Traditionellerweise wird die Kritik der entfremdeten Arbeit noch in einem zweiten Außen verankert - nicht nur in einem spezifischen Ideal der nicht entfremdeten Arbeit, sondern in einem bestimmten Modell des arbeitenden Selbst, von dem wir entfremdet sind und in das wir wieder eingesetzt werden sollten. Beide AutorInnen sind dem Essentialismus dieses Zugangs gegenüber misstrauisch. Mills weigert sich, seine Analyse auf "die metaphysische Ansicht (dass das eigentliche Wesen des Menschen (Mannes) seinen stärksten Ausdruck in einer Arbeitstätigkeit findet" (1951: 225; dt. 1955: 309), zu gründen, und Hochschild vermeidet es, ihre Kritik an die Authentizität von Gefühlen zu binden, indem sie darauf besteht, dass diese niemals unabhängig von Akten des Managements und folglich immer schon gesellschaftlich sind (1983: 17-18; dt.: 2006: 41). Trotz dieser Bedenken und Vorsichtsmaßnahmen bleibt jedoch die Tatsache bestehen, dass die Kritik der Entfremdung damit arbeitet, ein gegebenes Selbst zu evozieren, wobei unsere Entfremdung von eben jenem eine zwingende Krise hervorruft. Mills behauptet die Möglichkeit einer Strategie der Kritik ohne Zuhilfenahme einer Metaphysik der Arbeit, allerdings tendiert er dazu, eine Ontologie des liberalen Individuums anzurufen, um seine Kritik des Schicksals des "kleinen Mannes" mit Leben zu erfüllen. Ebenso findet sich - wieder einmal - in den Kernaussagen der Analyse Hochschilds ein Spannungsverhältnis: Sie beharrt auf der sozialen Konstruktion und Formbarkeit der Gefühle, während sie diese zugleich auch als solchermaßen fundamental für das Selbst postuliert, dass ihre Entfremdung ein Problem darstellt. Ihre Strategie, Referenzen auf das "reale", "wahre" und "authentische" Selbst unter Anführungszeichen zu setzen, dient paradoxerweise der - wenngleich sehr produktiven - Problematisierung genau jenes Essentialismus, von dem ihre Analyse nichtsdestotrotz abhängt. Mit anderen Worten, ihre Argumentation ist von einem Ideal des "nicht gemanagten (gekauften) Herzen" mit Leben erfüllt - das entweder mit einer separaten privaten Welt der emotionalen Praxis und des emotionalen Kontakts oder mit der Erfahrung eines "wahres" Selbst assoziiert wird -, dessen Möglichkeit ihre Argumentation gleichzeitig leugnet. Sowohl Mills als auch Hochschild erkennen mithin die Grenzen von kritischen Strategien, die auf nostalgischen Idealen von Arbeit und essentialistischen Modellen des Selbst beruhen, enden jedoch letztendlich bei deren Reproduktion.

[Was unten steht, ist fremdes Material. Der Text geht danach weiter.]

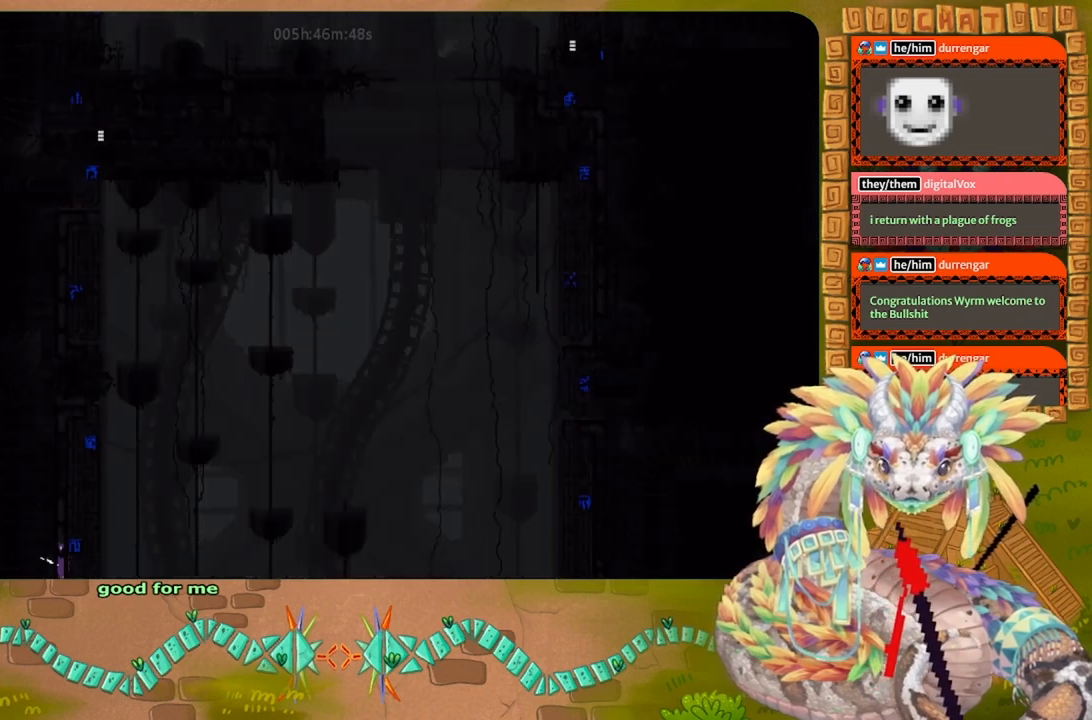
{"keys": ["up"], "events": []}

Leben, Arbeit und die Logik der immanenten Kritik

Im Zuge der Diskussion dieser beiden Traditionen haben wir einige wichtige Einsichten geborgen und einige wesentliche Probleme frei gelegt. Wenn wir uns zunächst ihren vielen noch gültigen Ansatzpunkten zuwenden, möchte ich die sozialistisch feministische Betonung des Widerspruchs zwischen Akkumulation und gesellschaftlicher Reproduktion erwähnen, sowohl in seinem funktionalen Moment als Art und Weise der Realisierung und Aufrechterhaltung der Ausbeutung der Arbeit als auch in seinem potentiell dysfunktionalen Moment als Ort des Antagonismus. Als Ergebnis des Rückblicks auf die Analysen der White Collar und Pink Collar Arbeit von Mills und Hochschild ist es deren Fokus auf den Einfluss dieser Formen von Arbeit auf die Subjektivität, der meiner Ansicht nach von besonderer Relevanz für die Gegenwart bleibt. Hochschilds Analyse der konstitutiven Effekte der affektiven Arbeit und der Kolonisierung des Lebens durch die Arbeit ist meiner Meinung nach von besonderer Bedeutung für das heutige Projekt der Kartierung der Organisation der immateriellen/affektiven Arbeit und der Auseinandersetzung mit derselben. Und schließlich werden wir sowohl von Hochschild als auch von der sozialistisch feministischen Tradition an die Notwendigkeit erinnert, der weiterhin existierenden Produktion von Gender und geschlechtlicher Arbeitsteilung in der affektiven Arbeit - in ihrer bezahlten ebenso wie in ihrer unbezahlten Form - Aufmerksamkeit zu widmen.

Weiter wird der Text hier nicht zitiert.